(REQUIREMENTS): Repeat word for word the part of the Apartheid Museum post below that opens with the words "At the entrance" and closes with "as white folk.".

(PASSAGE SHOWN):

>>>>

The Apartheid Museum, Johannesburg


05/25/10
There was a feeling of passion at the Apartheid museum that seemed to unhinge my soul, take me away from the colour of my skin and my western upbringing. History had its own heated blood, a life I could breathe in and exhale. On this day, I was no longer a Canadian, but a white oppressor in South Africa.
At the entrance to the museum, we were all given cards that outlined our racial identification. I drew a white card. Boxie-boo and Choppa-chaw drew the black cards, which meant we had to walk in different entrances, the same as it was during apartheid. The walls were covered with giant prints of black identification cards, forcing us to embrace a world that was once set on fire with racial segregation. Those I loved deeply, Boxie-boo and Choppa-chaw, were now lower class than me, hardly above animals, pathetic black people in the eyes of apartheid, unworthy to even step on the same set of concrete as white folk.
I felt the separation, this burden of hate and oppression, which I imagine caused many white South Africans to feel ashamed to live in a country where their own secret friends had to be treated as strangers in public to avoid persecution from the racist and arrest from their government. The walk horrified me. Had Boxie-boo been black, it would have been illegal for me to date her, a disgusting crime had I held her hand in public, worthy of a jail sentence.

<<<<

(EXTRACTED DATA):
>>>>

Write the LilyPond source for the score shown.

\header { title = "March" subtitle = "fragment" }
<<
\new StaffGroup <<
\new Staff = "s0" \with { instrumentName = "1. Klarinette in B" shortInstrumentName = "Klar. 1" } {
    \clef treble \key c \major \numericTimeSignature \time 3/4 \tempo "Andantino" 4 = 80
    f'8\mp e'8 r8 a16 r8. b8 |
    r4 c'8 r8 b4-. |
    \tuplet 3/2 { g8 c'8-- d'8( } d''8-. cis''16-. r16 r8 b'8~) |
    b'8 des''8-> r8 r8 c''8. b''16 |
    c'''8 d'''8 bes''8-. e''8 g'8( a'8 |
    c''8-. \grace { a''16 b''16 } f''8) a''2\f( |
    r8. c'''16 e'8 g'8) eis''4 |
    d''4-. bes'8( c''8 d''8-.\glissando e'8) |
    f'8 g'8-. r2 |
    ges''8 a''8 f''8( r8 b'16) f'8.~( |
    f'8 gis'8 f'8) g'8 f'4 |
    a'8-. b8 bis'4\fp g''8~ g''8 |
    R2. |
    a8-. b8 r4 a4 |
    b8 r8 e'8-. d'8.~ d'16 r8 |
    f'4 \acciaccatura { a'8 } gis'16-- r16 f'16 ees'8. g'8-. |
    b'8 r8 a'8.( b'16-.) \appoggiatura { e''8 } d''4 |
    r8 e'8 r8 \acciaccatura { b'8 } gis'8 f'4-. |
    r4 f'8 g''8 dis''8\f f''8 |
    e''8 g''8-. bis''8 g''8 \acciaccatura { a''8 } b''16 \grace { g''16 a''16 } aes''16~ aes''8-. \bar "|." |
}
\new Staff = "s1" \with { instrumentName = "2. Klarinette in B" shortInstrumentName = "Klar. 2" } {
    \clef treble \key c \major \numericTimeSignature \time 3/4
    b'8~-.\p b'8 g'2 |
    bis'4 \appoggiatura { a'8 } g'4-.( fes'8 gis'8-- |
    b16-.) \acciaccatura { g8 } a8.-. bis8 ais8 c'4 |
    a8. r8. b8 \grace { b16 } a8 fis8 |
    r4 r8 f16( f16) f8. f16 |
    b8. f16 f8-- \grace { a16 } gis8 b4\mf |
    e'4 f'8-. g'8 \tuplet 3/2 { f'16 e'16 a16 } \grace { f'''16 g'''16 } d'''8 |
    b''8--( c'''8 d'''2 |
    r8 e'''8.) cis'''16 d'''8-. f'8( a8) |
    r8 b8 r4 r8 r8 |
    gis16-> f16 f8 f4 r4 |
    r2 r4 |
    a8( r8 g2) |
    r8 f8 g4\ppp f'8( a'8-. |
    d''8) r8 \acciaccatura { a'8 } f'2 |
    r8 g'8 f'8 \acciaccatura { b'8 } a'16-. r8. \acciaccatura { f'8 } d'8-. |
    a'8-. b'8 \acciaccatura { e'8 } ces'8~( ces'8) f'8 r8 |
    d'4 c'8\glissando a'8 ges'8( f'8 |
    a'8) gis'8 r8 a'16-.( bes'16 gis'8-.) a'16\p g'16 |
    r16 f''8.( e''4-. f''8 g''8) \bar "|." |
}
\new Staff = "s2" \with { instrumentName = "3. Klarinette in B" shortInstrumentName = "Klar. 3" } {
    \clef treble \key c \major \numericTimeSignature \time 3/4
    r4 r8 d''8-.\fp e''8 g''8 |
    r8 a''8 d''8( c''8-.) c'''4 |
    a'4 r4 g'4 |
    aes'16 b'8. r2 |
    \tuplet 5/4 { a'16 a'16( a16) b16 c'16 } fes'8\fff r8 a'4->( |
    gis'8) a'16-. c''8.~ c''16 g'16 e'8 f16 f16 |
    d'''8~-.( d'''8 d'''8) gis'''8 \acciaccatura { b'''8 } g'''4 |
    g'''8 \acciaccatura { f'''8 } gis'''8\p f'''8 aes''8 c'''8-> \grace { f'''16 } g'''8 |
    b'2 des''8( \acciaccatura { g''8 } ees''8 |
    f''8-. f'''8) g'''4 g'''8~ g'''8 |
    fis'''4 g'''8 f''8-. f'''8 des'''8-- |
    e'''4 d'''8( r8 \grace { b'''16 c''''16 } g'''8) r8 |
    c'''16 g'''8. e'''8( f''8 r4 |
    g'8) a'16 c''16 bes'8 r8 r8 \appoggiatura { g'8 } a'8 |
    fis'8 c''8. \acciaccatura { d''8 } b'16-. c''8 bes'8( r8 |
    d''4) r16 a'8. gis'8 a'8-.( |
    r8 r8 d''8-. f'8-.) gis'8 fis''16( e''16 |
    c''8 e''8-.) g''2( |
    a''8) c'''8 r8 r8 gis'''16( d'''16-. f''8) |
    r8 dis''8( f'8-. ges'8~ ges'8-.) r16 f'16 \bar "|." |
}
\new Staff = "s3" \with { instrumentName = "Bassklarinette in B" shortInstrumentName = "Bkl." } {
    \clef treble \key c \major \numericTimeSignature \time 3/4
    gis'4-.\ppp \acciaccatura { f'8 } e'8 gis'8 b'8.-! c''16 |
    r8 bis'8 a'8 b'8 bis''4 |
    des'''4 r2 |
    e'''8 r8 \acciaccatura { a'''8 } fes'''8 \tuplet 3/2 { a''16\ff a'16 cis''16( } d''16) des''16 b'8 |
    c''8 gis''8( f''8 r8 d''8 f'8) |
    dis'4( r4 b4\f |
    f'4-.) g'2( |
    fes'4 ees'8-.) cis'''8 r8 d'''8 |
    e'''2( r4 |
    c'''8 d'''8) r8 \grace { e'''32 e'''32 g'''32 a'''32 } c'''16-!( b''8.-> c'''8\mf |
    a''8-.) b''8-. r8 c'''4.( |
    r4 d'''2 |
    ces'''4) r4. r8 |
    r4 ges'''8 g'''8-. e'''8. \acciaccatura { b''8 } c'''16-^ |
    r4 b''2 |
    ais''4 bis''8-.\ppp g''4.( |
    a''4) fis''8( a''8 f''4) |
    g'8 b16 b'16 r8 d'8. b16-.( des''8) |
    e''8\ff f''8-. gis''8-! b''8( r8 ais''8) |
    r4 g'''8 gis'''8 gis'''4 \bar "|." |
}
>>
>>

<<<<

(COMPLETED TASK):
At the entrance to the museum, we were all given cards that outlined our racial identification. I drew a white card. Boxie-boo and Choppa-chaw drew the black cards, which meant we had to walk in different entrances, the same as it was during apartheid. The walls were covered with giant prints of black identification cards, forcing us to embrace a world that was once set on fire with racial segregation. Those I loved deeply, Boxie-boo and Choppa-chaw, were now lower class than me, hardly above animals, pathetic black people in the eyes of apartheid, unworthy to even step on the same set of concrete as white folk.